Stored data entries
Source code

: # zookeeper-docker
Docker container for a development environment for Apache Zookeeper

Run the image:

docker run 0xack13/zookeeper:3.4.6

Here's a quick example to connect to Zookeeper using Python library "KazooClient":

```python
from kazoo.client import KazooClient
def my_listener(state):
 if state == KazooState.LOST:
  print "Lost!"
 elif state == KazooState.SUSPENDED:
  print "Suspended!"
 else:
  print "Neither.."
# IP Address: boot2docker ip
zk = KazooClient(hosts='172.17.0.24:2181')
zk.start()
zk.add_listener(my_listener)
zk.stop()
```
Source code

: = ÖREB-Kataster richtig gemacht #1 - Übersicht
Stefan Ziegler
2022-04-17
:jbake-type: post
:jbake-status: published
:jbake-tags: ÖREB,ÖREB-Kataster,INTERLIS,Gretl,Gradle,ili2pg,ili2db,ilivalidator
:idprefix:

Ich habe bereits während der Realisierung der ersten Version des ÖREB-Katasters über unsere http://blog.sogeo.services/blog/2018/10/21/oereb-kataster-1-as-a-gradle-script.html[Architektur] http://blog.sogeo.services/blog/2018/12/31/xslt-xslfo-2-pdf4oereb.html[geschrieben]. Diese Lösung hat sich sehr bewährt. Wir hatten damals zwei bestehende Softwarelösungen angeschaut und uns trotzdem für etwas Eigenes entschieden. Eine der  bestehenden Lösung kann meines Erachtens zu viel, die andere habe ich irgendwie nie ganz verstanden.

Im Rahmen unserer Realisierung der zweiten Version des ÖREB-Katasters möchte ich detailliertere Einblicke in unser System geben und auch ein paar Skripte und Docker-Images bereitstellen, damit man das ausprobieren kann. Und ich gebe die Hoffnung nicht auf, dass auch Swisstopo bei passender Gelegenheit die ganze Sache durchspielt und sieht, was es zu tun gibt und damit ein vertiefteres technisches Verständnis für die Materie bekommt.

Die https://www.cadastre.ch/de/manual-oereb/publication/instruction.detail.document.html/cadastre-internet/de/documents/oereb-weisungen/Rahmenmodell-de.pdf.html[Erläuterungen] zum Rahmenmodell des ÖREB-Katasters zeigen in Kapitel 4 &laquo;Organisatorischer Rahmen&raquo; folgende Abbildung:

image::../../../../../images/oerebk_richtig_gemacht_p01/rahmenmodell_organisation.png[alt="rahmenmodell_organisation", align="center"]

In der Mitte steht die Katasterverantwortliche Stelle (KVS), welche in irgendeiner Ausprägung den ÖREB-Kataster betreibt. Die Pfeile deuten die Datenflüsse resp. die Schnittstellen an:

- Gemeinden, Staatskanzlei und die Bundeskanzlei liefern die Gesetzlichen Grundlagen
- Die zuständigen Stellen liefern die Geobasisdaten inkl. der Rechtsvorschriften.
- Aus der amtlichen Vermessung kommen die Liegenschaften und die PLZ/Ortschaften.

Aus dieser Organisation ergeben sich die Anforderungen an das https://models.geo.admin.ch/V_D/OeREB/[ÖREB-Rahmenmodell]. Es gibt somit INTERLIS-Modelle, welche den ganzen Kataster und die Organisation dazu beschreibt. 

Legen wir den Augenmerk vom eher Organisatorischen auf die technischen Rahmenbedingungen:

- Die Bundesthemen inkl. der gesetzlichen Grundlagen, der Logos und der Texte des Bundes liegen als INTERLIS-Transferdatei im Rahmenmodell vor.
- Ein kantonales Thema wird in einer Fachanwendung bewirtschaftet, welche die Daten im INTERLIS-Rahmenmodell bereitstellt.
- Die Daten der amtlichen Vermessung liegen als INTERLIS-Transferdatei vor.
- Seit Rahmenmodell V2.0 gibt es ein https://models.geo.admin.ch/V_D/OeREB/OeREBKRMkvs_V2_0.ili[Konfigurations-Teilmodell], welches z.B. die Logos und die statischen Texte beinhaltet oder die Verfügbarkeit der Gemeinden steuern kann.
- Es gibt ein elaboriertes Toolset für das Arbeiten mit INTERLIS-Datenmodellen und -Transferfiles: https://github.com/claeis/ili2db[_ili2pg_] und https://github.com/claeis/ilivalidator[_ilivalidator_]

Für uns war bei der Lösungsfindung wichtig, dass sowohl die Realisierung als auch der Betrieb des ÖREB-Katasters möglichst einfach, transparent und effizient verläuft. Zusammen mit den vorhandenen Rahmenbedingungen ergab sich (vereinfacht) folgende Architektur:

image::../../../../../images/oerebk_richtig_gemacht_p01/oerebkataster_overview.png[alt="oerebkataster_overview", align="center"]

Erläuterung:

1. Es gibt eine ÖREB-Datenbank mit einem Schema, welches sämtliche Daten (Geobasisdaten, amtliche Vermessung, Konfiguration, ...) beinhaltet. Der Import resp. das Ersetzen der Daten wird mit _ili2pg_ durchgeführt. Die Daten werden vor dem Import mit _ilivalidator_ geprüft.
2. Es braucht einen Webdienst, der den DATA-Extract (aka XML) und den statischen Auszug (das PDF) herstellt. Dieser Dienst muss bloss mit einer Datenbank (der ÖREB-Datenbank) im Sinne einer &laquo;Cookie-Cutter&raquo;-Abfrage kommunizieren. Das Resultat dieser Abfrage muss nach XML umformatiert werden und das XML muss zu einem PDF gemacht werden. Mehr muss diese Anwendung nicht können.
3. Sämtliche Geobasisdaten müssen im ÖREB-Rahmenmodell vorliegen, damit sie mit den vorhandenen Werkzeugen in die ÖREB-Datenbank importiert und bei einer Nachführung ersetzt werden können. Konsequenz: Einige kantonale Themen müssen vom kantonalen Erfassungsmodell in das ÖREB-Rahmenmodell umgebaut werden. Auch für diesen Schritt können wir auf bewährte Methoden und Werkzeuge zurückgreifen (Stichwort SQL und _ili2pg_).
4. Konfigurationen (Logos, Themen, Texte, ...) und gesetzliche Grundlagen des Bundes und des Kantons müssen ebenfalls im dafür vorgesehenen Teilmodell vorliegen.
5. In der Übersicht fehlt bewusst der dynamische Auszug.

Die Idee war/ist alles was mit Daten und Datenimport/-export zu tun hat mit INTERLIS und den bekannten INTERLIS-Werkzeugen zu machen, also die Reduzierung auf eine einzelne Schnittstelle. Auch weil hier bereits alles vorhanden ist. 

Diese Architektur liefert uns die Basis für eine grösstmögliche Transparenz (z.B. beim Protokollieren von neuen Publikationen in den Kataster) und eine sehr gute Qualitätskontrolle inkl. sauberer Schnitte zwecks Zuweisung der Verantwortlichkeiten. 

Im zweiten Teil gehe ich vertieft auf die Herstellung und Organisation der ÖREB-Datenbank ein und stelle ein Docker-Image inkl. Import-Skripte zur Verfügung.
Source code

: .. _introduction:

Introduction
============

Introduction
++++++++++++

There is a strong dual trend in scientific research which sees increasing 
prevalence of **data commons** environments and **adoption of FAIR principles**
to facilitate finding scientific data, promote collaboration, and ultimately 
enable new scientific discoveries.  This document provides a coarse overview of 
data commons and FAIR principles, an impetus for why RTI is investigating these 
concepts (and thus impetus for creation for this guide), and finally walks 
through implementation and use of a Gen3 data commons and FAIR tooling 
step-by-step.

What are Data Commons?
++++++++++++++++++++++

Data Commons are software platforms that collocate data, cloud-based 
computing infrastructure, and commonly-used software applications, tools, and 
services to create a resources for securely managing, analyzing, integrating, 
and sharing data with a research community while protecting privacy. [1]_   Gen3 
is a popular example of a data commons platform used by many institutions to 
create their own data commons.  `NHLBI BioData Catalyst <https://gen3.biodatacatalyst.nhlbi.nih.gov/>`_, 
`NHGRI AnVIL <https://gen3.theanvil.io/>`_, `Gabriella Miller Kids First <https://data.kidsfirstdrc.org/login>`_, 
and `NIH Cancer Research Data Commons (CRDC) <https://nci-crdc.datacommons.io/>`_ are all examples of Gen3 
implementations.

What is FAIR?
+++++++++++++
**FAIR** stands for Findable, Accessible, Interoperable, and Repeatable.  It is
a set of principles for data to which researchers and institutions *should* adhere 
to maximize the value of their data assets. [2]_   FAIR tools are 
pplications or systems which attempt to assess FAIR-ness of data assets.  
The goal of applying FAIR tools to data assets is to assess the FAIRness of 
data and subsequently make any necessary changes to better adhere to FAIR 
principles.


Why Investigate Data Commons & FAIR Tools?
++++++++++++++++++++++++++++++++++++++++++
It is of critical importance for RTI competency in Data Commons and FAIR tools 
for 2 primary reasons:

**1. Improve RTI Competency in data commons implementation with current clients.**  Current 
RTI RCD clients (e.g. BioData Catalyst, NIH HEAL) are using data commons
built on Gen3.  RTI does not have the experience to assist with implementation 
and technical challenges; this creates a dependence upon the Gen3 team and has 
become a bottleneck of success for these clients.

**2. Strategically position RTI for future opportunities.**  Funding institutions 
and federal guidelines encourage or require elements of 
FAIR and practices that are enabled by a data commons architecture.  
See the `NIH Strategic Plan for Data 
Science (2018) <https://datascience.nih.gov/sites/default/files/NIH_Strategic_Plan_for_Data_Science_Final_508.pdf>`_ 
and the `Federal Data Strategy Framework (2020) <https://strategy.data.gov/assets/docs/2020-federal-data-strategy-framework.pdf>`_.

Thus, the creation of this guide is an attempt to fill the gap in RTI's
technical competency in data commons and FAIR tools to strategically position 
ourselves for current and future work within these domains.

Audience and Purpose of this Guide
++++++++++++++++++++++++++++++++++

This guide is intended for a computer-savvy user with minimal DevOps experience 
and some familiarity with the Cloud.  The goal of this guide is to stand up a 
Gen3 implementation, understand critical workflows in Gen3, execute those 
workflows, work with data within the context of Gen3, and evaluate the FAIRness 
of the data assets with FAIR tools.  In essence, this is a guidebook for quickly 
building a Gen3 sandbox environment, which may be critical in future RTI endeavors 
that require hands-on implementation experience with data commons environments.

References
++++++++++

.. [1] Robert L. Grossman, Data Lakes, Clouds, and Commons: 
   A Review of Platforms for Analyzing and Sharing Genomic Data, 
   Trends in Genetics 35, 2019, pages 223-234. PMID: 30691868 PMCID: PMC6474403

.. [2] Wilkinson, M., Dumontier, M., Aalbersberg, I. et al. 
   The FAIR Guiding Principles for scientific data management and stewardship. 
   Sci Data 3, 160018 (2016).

YOUR ASSIGNMENT: Search the data above for the word "center" and show every line that has it.

ANSWER TO THIS PROBLEM:
image::../../../../../images/oerebk_richtig_gemacht_p01/rahmenmodell_organisation.png[alt="rahmenmodell_organisation", align="center"]
image::../../../../../images/oerebk_richtig_gemacht_p01/oerebkataster_overview.png[alt="oerebkataster_overview", align="center"]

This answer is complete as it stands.